I first met Rich in the mid-1980s at a North American Rock Garden Society meeting, where he was extolling the virtues of the salvias
he’d brought for show and tell. Rich would always drive the meeting organizers nuts since he had no “off switch” or ability to read social cues. Rich was ridiculously brilliant, had an unquenchable passion for salvias and their relatives, but also had a uniquely wired brain that left him only marginally functional in society.
What Rich did so well was to connect people with plants and other plant people. He used every form of communication possible to share knowledge far and wide, including his website, WorldofSalvias.com. Rich has done more for the world of ornamental salvias worldwide than probably anyone in the last century. His early introductions like Salvia ‘Maraschino’, Salvia ‘Dark Dancer’, Agastache ‘Tutti Fruiti’, and others were the first hybrid clones in both genera that started a horticultural revolution.

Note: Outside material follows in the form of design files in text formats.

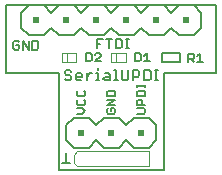
<source format=gto>
G75*
%MOIN*%
%OFA0B0*%
%FSLAX25Y25*%
%IPPOS*%
%LPD*%
%AMOC8*
5,1,8,0,0,1.08239X$1,22.5*
%
%ADD10C,0.00500*%
%ADD11C,0.00600*%
%ADD12C,0.00700*%
%ADD13C,0.00200*%
%ADD14R,0.02000X0.02000*%
%ADD15C,0.00400*%
D10*
X0019000Y0005800D02*
X0019000Y0038300D01*
X0001500Y0038300D01*
X0001500Y0060800D01*
X0071500Y0060800D01*
X0071500Y0038300D01*
X0054000Y0038300D01*
X0054000Y0005800D01*
X0019000Y0005800D01*
X0024000Y0013300D02*
X0021500Y0015800D01*
X0021500Y0020800D01*
X0024000Y0023300D01*
X0029000Y0023300D01*
X0031500Y0020800D01*
X0034000Y0023300D01*
X0039000Y0023300D01*
X0041500Y0020800D01*
X0044000Y0023300D01*
X0049000Y0023300D01*
X0051500Y0020800D01*
X0051500Y0015800D01*
X0049000Y0013300D01*
X0044000Y0013300D01*
X0041500Y0015800D01*
X0039000Y0013300D01*
X0034000Y0013300D01*
X0031500Y0015800D01*
X0029000Y0013300D01*
X0024000Y0013300D01*
X0025148Y0024550D02*
X0026949Y0024550D01*
X0027850Y0025451D01*
X0026949Y0026352D01*
X0025148Y0026352D01*
X0025598Y0027497D02*
X0025148Y0027947D01*
X0025148Y0028848D01*
X0025598Y0029298D01*
X0025598Y0030443D02*
X0027400Y0030443D01*
X0027850Y0030893D01*
X0027850Y0031794D01*
X0027400Y0032245D01*
X0025598Y0032245D02*
X0025148Y0031794D01*
X0025148Y0030893D01*
X0025598Y0030443D01*
X0027400Y0029298D02*
X0027850Y0028848D01*
X0027850Y0027947D01*
X0027400Y0027497D01*
X0025598Y0027497D01*
X0035148Y0027497D02*
X0037850Y0029298D01*
X0035148Y0029298D01*
X0035148Y0030443D02*
X0035148Y0031794D01*
X0035598Y0032245D01*
X0037400Y0032245D01*
X0037850Y0031794D01*
X0037850Y0030443D01*
X0035148Y0030443D01*
X0035148Y0027497D02*
X0037850Y0027497D01*
X0037400Y0026352D02*
X0036499Y0026352D01*
X0036499Y0025451D01*
X0035598Y0026352D02*
X0035148Y0025901D01*
X0035148Y0025000D01*
X0035598Y0024550D01*
X0037400Y0024550D01*
X0037850Y0025000D01*
X0037850Y0025901D01*
X0037400Y0026352D01*
X0045148Y0026352D02*
X0047400Y0026352D01*
X0047850Y0025901D01*
X0047850Y0025000D01*
X0047400Y0024550D01*
X0045148Y0024550D01*
X0045148Y0027497D02*
X0045148Y0028848D01*
X0045598Y0029298D01*
X0046499Y0029298D01*
X0046949Y0028848D01*
X0046949Y0027497D01*
X0047850Y0027497D02*
X0045148Y0027497D01*
X0045148Y0030443D02*
X0045148Y0031794D01*
X0045598Y0032245D01*
X0047400Y0032245D01*
X0047850Y0031794D01*
X0047850Y0030443D01*
X0045148Y0030443D01*
X0045148Y0033390D02*
X0045148Y0034290D01*
X0045148Y0033840D02*
X0047850Y0033840D01*
X0047850Y0033390D02*
X0047850Y0034290D01*
X0053350Y0041725D02*
X0053350Y0044875D01*
X0057681Y0044875D01*
X0059650Y0044875D01*
X0059650Y0041725D01*
X0057681Y0041725D01*
X0053350Y0041725D01*
X0049348Y0042000D02*
X0047547Y0042000D01*
X0048447Y0042000D02*
X0048447Y0044702D01*
X0047547Y0043802D01*
X0046402Y0044252D02*
X0046402Y0042450D01*
X0045951Y0042000D01*
X0044600Y0042000D01*
X0044600Y0044702D01*
X0045951Y0044702D01*
X0046402Y0044252D01*
X0042369Y0046450D02*
X0041368Y0046450D01*
X0041869Y0046450D02*
X0041869Y0049453D01*
X0042369Y0049453D02*
X0041368Y0049453D01*
X0040147Y0048952D02*
X0039647Y0049453D01*
X0038145Y0049453D01*
X0038145Y0046450D01*
X0039647Y0046450D01*
X0040147Y0046950D01*
X0040147Y0048952D01*
X0039000Y0050800D02*
X0044000Y0050800D01*
X0046500Y0053300D01*
X0049000Y0050800D01*
X0054000Y0050800D01*
X0056500Y0053300D01*
X0059000Y0050800D01*
X0064000Y0050800D01*
X0066500Y0053300D01*
X0066500Y0058300D01*
X0064000Y0060800D01*
X0059000Y0060800D01*
X0056500Y0058300D01*
X0054000Y0060800D01*
X0049000Y0060800D01*
X0046500Y0058300D01*
X0044000Y0060800D01*
X0039000Y0060800D01*
X0036500Y0058300D01*
X0034000Y0060800D01*
X0029000Y0060800D01*
X0026500Y0058300D01*
X0024000Y0060800D01*
X0019000Y0060800D01*
X0016500Y0058300D01*
X0014000Y0060800D01*
X0009000Y0060800D01*
X0006500Y0058300D01*
X0006500Y0053300D01*
X0009000Y0050800D01*
X0014000Y0050800D01*
X0016500Y0053300D01*
X0019000Y0050800D01*
X0024000Y0050800D01*
X0026500Y0053300D01*
X0029000Y0050800D01*
X0034000Y0050800D01*
X0036500Y0053300D01*
X0039000Y0050800D01*
X0036924Y0049453D02*
X0034923Y0049453D01*
X0033702Y0049453D02*
X0031700Y0049453D01*
X0031700Y0046450D01*
X0031700Y0047951D02*
X0032701Y0047951D01*
X0032548Y0044702D02*
X0031647Y0044702D01*
X0031197Y0044252D01*
X0030052Y0044252D02*
X0029601Y0044702D01*
X0028250Y0044702D01*
X0028250Y0042000D01*
X0029601Y0042000D01*
X0030052Y0042450D01*
X0030052Y0044252D01*
X0032548Y0044702D02*
X0032998Y0044252D01*
X0032998Y0043802D01*
X0031197Y0042000D01*
X0032998Y0042000D01*
X0035924Y0046450D02*
X0035924Y0049453D01*
X0012297Y0048452D02*
X0012297Y0046450D01*
X0011797Y0045950D01*
X0010295Y0045950D01*
X0010295Y0048953D01*
X0011797Y0048953D01*
X0012297Y0048452D01*
X0009074Y0048953D02*
X0009074Y0045950D01*
X0007073Y0048953D01*
X0007073Y0045950D01*
X0005852Y0046450D02*
X0005852Y0047451D01*
X0004851Y0047451D01*
X0003850Y0048452D02*
X0003850Y0046450D01*
X0004350Y0045950D01*
X0005351Y0045950D01*
X0005852Y0046450D01*
X0005852Y0048452D02*
X0005351Y0048953D01*
X0004350Y0048953D01*
X0003850Y0048452D01*
X0062303Y0044652D02*
X0062303Y0041950D01*
X0062303Y0042851D02*
X0063655Y0042851D01*
X0064105Y0043301D01*
X0064105Y0044202D01*
X0063655Y0044652D01*
X0062303Y0044652D01*
X0063204Y0042851D02*
X0064105Y0041950D01*
X0065250Y0041950D02*
X0067052Y0041950D01*
X0066151Y0041950D02*
X0066151Y0044652D01*
X0065250Y0043752D01*
D11*
X0052213Y0039153D02*
X0051079Y0039153D01*
X0051646Y0039153D02*
X0051646Y0035750D01*
X0051079Y0035750D02*
X0052213Y0035750D01*
X0049664Y0036317D02*
X0049664Y0038586D01*
X0049097Y0039153D01*
X0047396Y0039153D01*
X0047396Y0035750D01*
X0049097Y0035750D01*
X0049664Y0036317D01*
X0045981Y0037451D02*
X0045414Y0036884D01*
X0043713Y0036884D01*
X0043713Y0035750D02*
X0043713Y0039153D01*
X0045414Y0039153D01*
X0045981Y0038586D01*
X0045981Y0037451D01*
X0042298Y0036317D02*
X0041731Y0035750D01*
X0040597Y0035750D01*
X0040030Y0036317D01*
X0040030Y0039153D01*
X0038141Y0039153D02*
X0038141Y0035750D01*
X0037574Y0035750D02*
X0038708Y0035750D01*
X0036160Y0035750D02*
X0034458Y0035750D01*
X0033891Y0036317D01*
X0034458Y0036884D01*
X0036160Y0036884D01*
X0036160Y0037451D02*
X0036160Y0035750D01*
X0036160Y0037451D02*
X0035592Y0038019D01*
X0034458Y0038019D01*
X0032003Y0038019D02*
X0032003Y0035750D01*
X0031436Y0035750D02*
X0032570Y0035750D01*
X0032003Y0038019D02*
X0031436Y0038019D01*
X0032003Y0039153D02*
X0032003Y0039720D01*
X0030068Y0038019D02*
X0029501Y0038019D01*
X0028366Y0036884D01*
X0028366Y0035750D02*
X0028366Y0038019D01*
X0026952Y0037451D02*
X0026952Y0036884D01*
X0024683Y0036884D01*
X0024683Y0036317D02*
X0024683Y0037451D01*
X0025250Y0038019D01*
X0026385Y0038019D01*
X0026952Y0037451D01*
X0026385Y0035750D02*
X0025250Y0035750D01*
X0024683Y0036317D01*
X0023269Y0036317D02*
X0022701Y0035750D01*
X0021567Y0035750D01*
X0021000Y0036317D01*
X0021567Y0037451D02*
X0022701Y0037451D01*
X0023269Y0036884D01*
X0023269Y0036317D01*
X0021567Y0037451D02*
X0021000Y0038019D01*
X0021000Y0038586D01*
X0021567Y0039153D01*
X0022701Y0039153D01*
X0023269Y0038586D01*
X0037574Y0039153D02*
X0038141Y0039153D01*
X0042298Y0039153D02*
X0042298Y0036317D01*
D12*
X0021500Y0011450D02*
X0021500Y0008300D01*
X0022750Y0008300D01*
X0021500Y0008300D02*
X0020250Y0008300D01*
D13*
X0024000Y0008250D02*
X0024000Y0010750D01*
X0025250Y0012000D01*
X0049000Y0012000D01*
X0049000Y0007000D01*
X0025250Y0007000D01*
X0024000Y0008250D01*
D14*
X0026500Y0018300D03*
X0036500Y0018300D03*
X0046500Y0018300D03*
X0041500Y0055800D03*
X0031500Y0055800D03*
X0021500Y0055800D03*
X0011500Y0055800D03*
X0051500Y0055800D03*
X0061500Y0055800D03*
D15*
X0041362Y0044875D02*
X0041362Y0041725D01*
X0041323Y0041725D02*
X0038162Y0041725D01*
X0038162Y0044875D01*
X0041323Y0044875D01*
X0038162Y0044875D02*
X0036677Y0044875D01*
X0036638Y0044875D02*
X0036638Y0041725D01*
X0036677Y0041725D02*
X0038162Y0041725D01*
X0024862Y0041725D02*
X0024862Y0044875D01*
X0024823Y0044875D02*
X0021662Y0044875D01*
X0021662Y0041725D01*
X0020177Y0041725D01*
X0020138Y0041725D02*
X0020138Y0044875D01*
X0020177Y0044875D02*
X0021662Y0044875D01*
X0021662Y0041725D02*
X0024823Y0041725D01*
M02*

</source>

Rich’s chemistry job allowed him to buy a house, start a garden, and a small backyard nursery in nearby Greensboro, North Carolina. Sadly, in the mid-1990s, Rich was dismissed from his chemistry job, due to his remarkable inability to complete even the most basic tasks or focus on anything for a meaningful period of time. Shortly after losing his job, Rich also lost his house, garden, and greenhouse since, despite not working, he couldn’t manage to find time to file for unemployment benefits, until he was hauled to the Unemployment office by friends. Because of his mental health issues dealing with focus, Richard would never be able to find another job, despite the best efforts of friends who tried to help.
To try and make ends meet, Rich would propagate an array of salvias and drive cross country to sell them at plant fairs, despite losing money simply traveling to each event. In many ways, despite his brilliance, Rich was like a naive child who needed protecting from both himself and others. Were it not for the kindness of a plethora of friends who kept Richard supported financially, there’s little doubt he would have been homeless, instead of living in the marginally habitable houses he inhabited during the later years of his life.

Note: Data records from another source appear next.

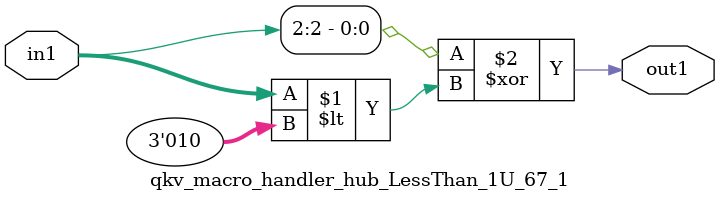
<source format=v>

`timescale 1ps / 1ps


module qkv_macro_handler_hub_LessThan_1U_67_1( in1, out1 );

    input [2:0] in1;
    output out1;

    
    // rtl_process:qkv_macro_handler_hub_LessThan_1U_68_1/qkv_macro_handler_hub_LessThan_1U_68_1_thread_1
    assign out1 = (in1[2] ^ in1 < 3'd2);

endmodule





</source>
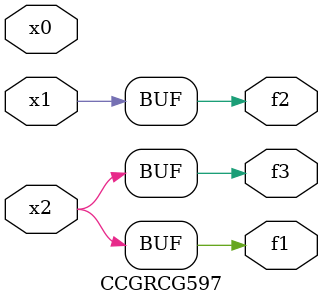
<source format=v>
module CCGRCG597(
	input x0, x1, x2,
	output f1, f2, f3
);
	assign f1 = x2;
	assign f2 = x1;
	assign f3 = x2;
endmodule

</source>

Despite being perpetually followed by black clouds (no rubber left on his tires when he tried to run errands, getting mistaken for a drug dealer and put in jail briefly last fall because of his license plate “Salvia”, and only recently taking a financial hit after falling prey to one of the prevalent Social Security phone scams), Rich was the eternal optimist. Even during his last visit, he was so excited about his ambitious plans for the upcoming year. True to the end, he managed to bring a new salvia to share, which is now flowering in his memory.
Rich was not only incredibly kind but passionate about sharing, and his legacy will live on through all the plants and information he shared.
Thankfully, a year ago, Rich was finally honored by the North American Rock Garden Society with the Marcel LePiniac Award at its national meeting. It was my honor to know Rich for 30+ years, so thank you, my friend, for all you did...life well lived.